Cela ne changera rien à l'affaire d'un FC Metz déjà condamné à la relégation en Ligue 2 mais le club lorrain a récupéré le point qui lui avait été retiré suite à l'affaire Ouaddou. La Commission supérieure d'appel de la Fédération française de football, qui s'était réunie jeudi, a annoncé vendredi qu'elle annulait le retrait d'un point au FC Metz. Dans un communiqué publié sur le site de la Fédération Française de Football, la Commission Supérieure d'Appel a justifié sa décision et sa clémence envers la formation de Carlo Molinari. "A la lumière des éléments du dossier et de ceux recueillis (...) elle a reconnu des circonstances atténuantes au bénéfice du club messin, lequel avait immédiatement fait le nécessaire pour que le coupable soit déféré à la Justice."
Le président du FC Metz s'est dit "surpris" de cette décision. Sans doute agréablement. Mais il ne compte pas en rester là. Dans un communiqué, Molinari a dévoilé qu'il "ne peut comprendre le maintien du huis clos.
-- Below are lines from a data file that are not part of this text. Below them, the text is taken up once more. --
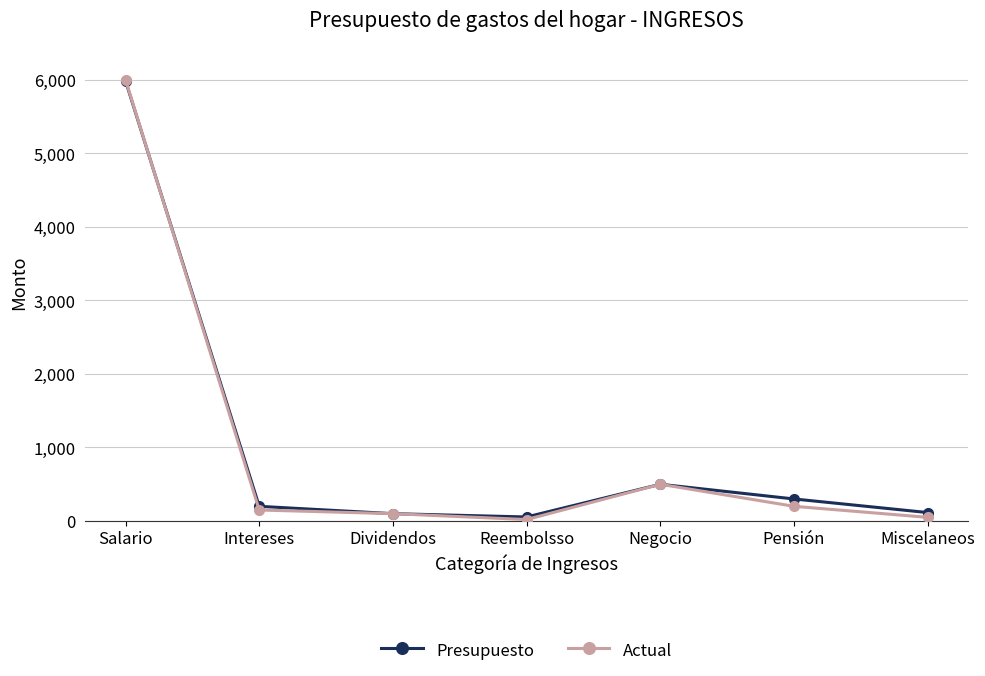

The Presupuesto series shows 115 at Miscelaneos. True or false?

True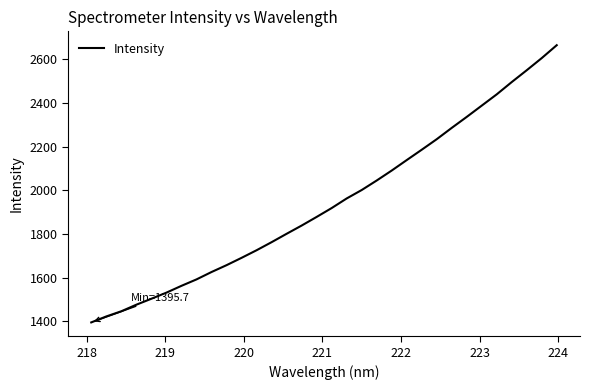

What is the greatest value displayed?

2664.5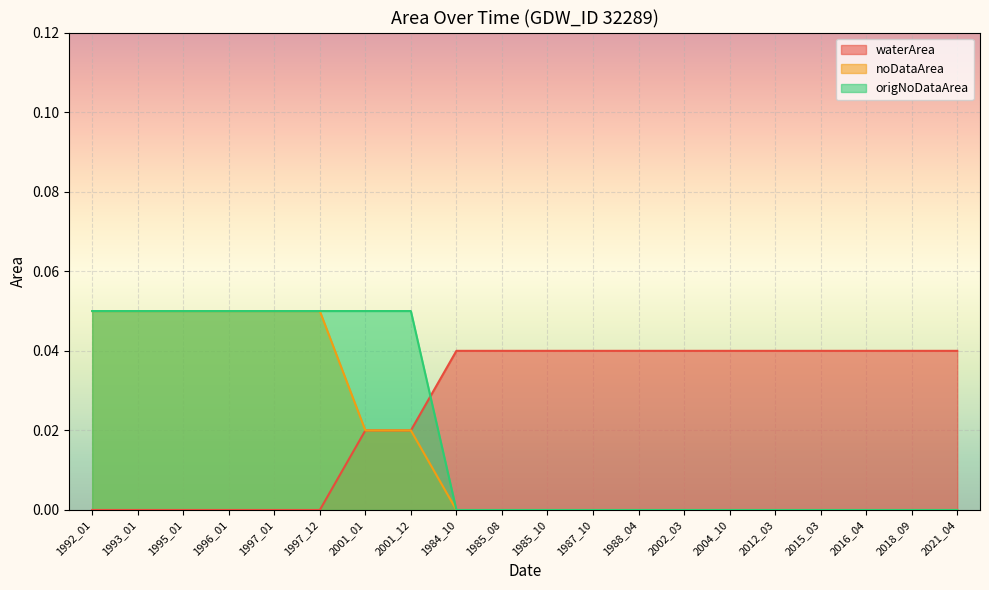

Is the value of waterArea at 1984_10 greater than the value of origNoDataArea at 1997_01?

No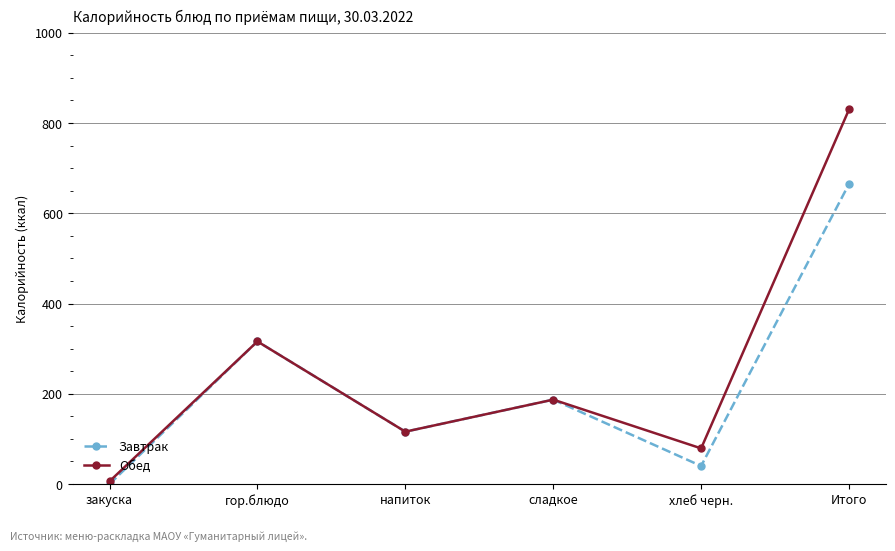

What is the sum of all Завтрак values?

1324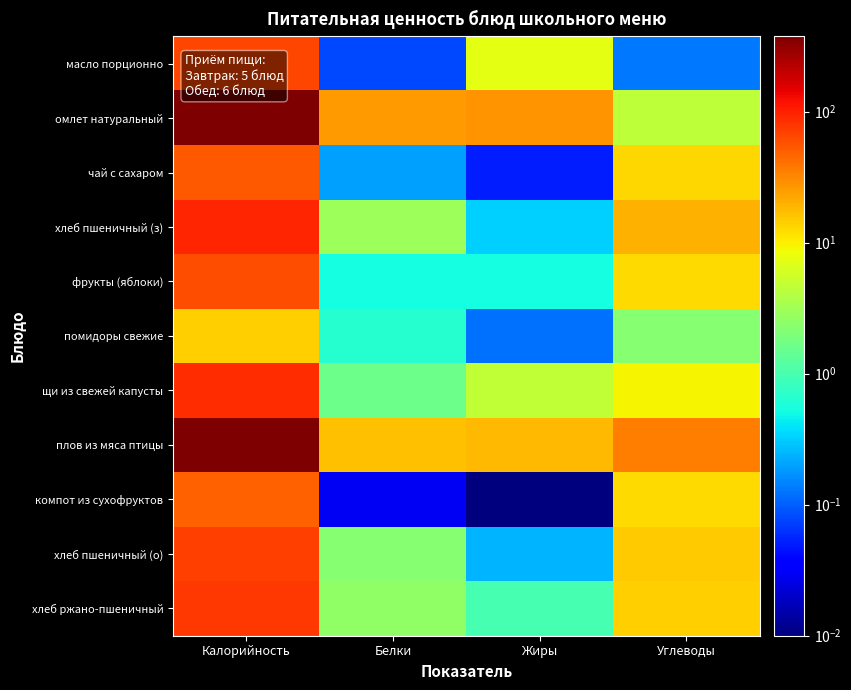

Reading left to right, transcribe all the data shown in this chart.

масло порционно: Калорийность=66.1	Белки=0.1	Жиры=7.2	Углеводы=0.1
омлет натуральный: Калорийность=367.6	Белки=25.7	Жиры=27.4	Углеводы=4.6
чай с сахаром: Калорийность=53.4	Белки=0.2	Жиры=0.1	Углеводы=13.0
хлеб пшеничный (з): Калорийность=94.0	Белки=3.0	Жиры=0.3	Углеводы=19.7
фрукты (яблоки): Калорийность=61.1	Белки=0.5	Жиры=0.5	Углеводы=12.7
помидоры свежие: Калорийность=14.4	Белки=0.7	Жиры=0.1	Углеводы=2.3
щи из свежей капусты: Калорийность=86.0	Белки=1.6	Жиры=4.7	Углеводы=9.3
плов из мяса птицы: Калорийность=376.7	Белки=16.5	Жиры=18.6	Углеводы=36.0
компот из сухофруктов: Калорийность=49.9	Белки=0.0	Жиры=0.0	Углеводы=12.4
хлеб пшеничный (о): Калорийность=70.5	Белки=2.3	Жиры=0.2	Углеводы=14.8
хлеб ржано-пшеничный: Калорийность=77.7	Белки=2.5	Жиры=1.0	Углеводы=14.5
Ces deux décisions sont en contradiction." Il compte donc "saisir le Comité national olympique et sportif français (CNOSF) dans les meilleurs délais, avec l'espoir que l'examen de son dossier lui permettra d'être rétabli dans son bon droit".
Quid du PSG ?
En ce qui concerne le Sporting Club de Bastia, la FFF ne s'est pas montrée aussi indulgente dans l'affaire Kébé 2 puisque deux nouveaux points ont été retirés au classement du club corse alors qu'un match à huis clos avait été requis en première instance. L'argument de la "passivité des dirigeants du club bastiais dans la gestion de l'incident de la banderole" a été mis en avant. Le 22 février dernier, les supporters bastiais avaient déployé une banderole à l'encontre du Burkinabé de Libourne-Saint-Seurin, Boubacar Kébé ( "Kébé, on n'est pas racistes. La preuve, on t'enc..." ). Cet incident venant après les injures racistes du match aller aura donc coûté cher aux Corses.
Ces deux décisions peuvent laisser présager une certaine forme de clémence aux dirigeants parisiens dans l'affaire de la banderole du Stade de France. Si Bastia s'est montré passif après les affaires Kébé, Alain Cayzac et la direction du Paris Saint-Germain ont réagi après l'incident de la finale de la Coupe de la Ligue en condamnant les agissements d'une frange de leurs supporters et en portant plainte contre X pour incitation à la haine ou à la violence. De plus, le club de la capitale a semblé coopérer avec les pouvoirs publics. En effet, le PSG n'avait pas attendu la décision du ministère de l'Intérieur et la dissolution des Boulogne Boys pour les interdire d'accès au local qui leur était jusqu'ici réservé au Parc des Princes.